Shift in Trade Dynamics
Over the past five years, EU car exports to China have marginally declined, while imports of Chinese vehicles by the EU have surged fourfold, effectively reversing the trade flow. Notably, China secured its position as the primary source of imported cars for the EU in 2022. Despite this, Chinese imports accounted for less than 6% of the total vehicles registered that year. However, an astonishing 28% of the EU’s BEVs were sourced from China.

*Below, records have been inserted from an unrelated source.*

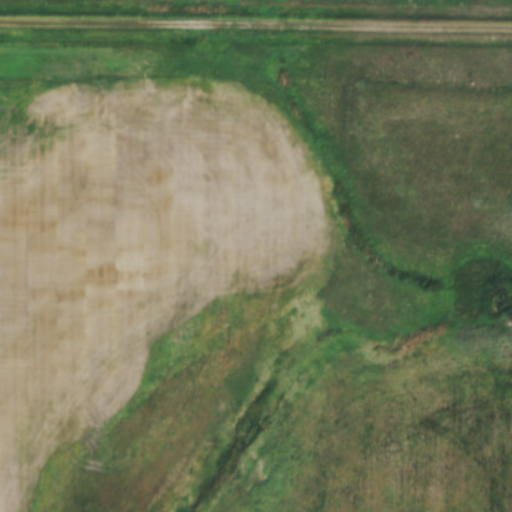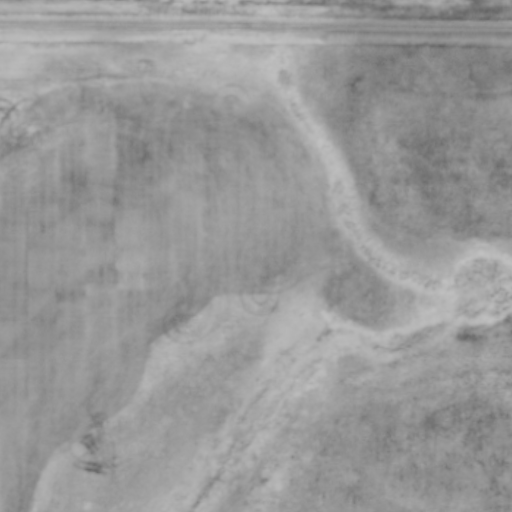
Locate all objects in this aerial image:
road: (256, 28)
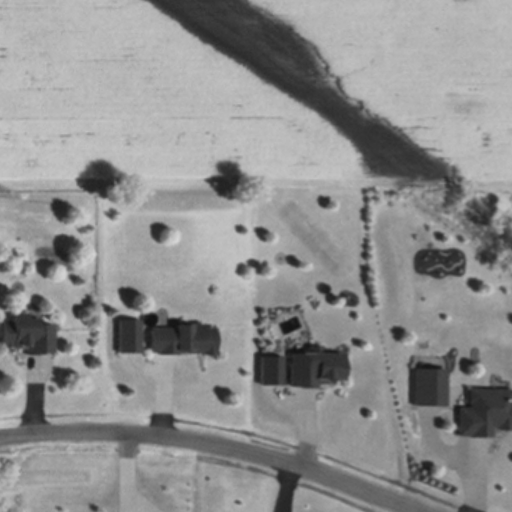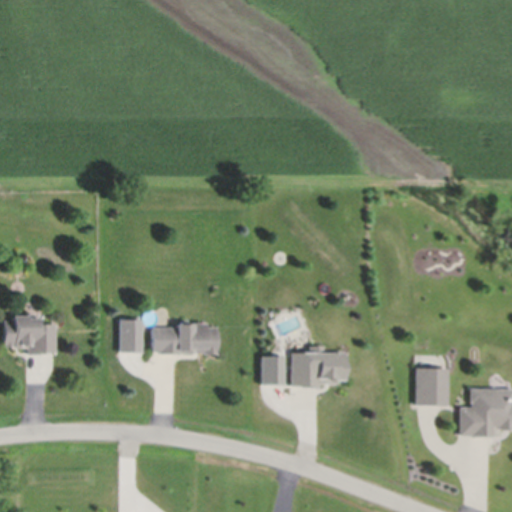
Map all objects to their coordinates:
building: (27, 334)
building: (28, 335)
building: (184, 339)
building: (182, 341)
building: (315, 369)
building: (431, 387)
building: (429, 388)
building: (162, 393)
building: (485, 412)
building: (485, 413)
road: (217, 467)
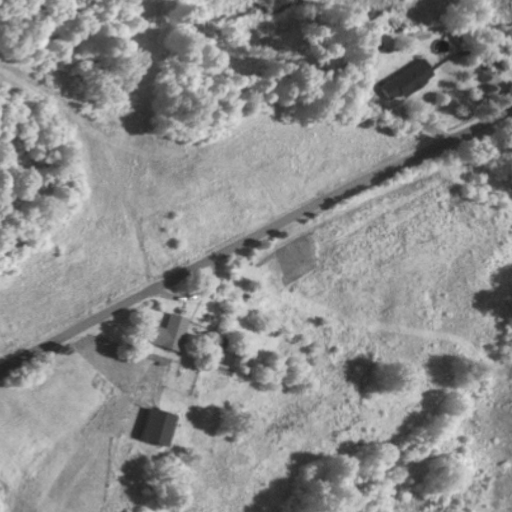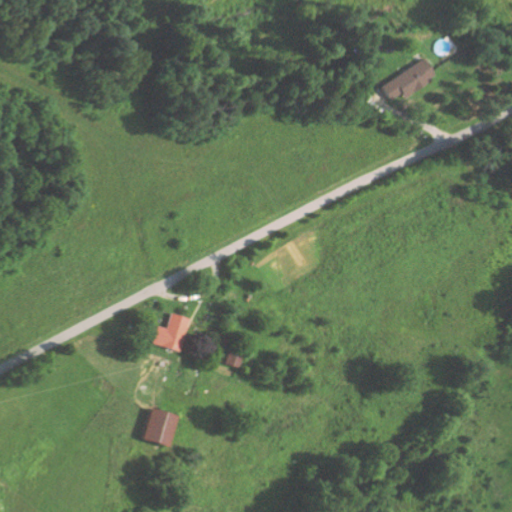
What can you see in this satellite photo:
building: (409, 80)
road: (254, 235)
building: (171, 332)
building: (159, 427)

Western Automakers Ride China’s Export Tide
Contrary to popular perception, Chinese brands did not dominate the segment of imported EVs. Western automakers have started utilizing China as an export hub, capitalizing on the local supply chain advantages and the vast demand pool. For instance, Tesla has effectively executed this strategy, exporting 40% of its Giga Shanghai factory-produced vehicles, thereby supplying 80% of Europe’s Teslas. BMW exclusively manufactures the iX3 in China for both local sales and global export. The Dacia Spring, a product of Renault and Dongfeng’s collaboration in China, ranks among Europe’s best-selling cars.
Market Disruption and Supply Chain Challenges
China’s automotive landscape, characterized by overcapacity and domestic market competitiveness, is nudging Chinese Original Equipment Manufacturers (OEMs) toward overseas expansion. The European market emerges as an alluring prospect due to high EV demand and relatively fewer trade barriers. This influx of Chinese brands into Europe and Western OEMs establishing production capacity in China for European exports are set to disrupt the European automotive supply chain, introducing shifts from both directions.
Dylan Khoo concludes, “The European automotive supply chain will be disrupted from two directions: these Chinese brands pushing into Europe, and Western OEMs building production capacity in China for export to Europe.”
Insights from ABI Research’s Analysis
The insights discussed stem from ABI Research’s comprehensive analysis of Chinese Electric Vehicle OEMs. This analysis is a component of the company’s broader Electric Vehicles research service, encompassing meticulous research, data, and actionable ABI Insights. Drawing on extensive primary interviews, the Application Analysis reports present in-depth evaluations of crucial market trends and factors within specific technological domains.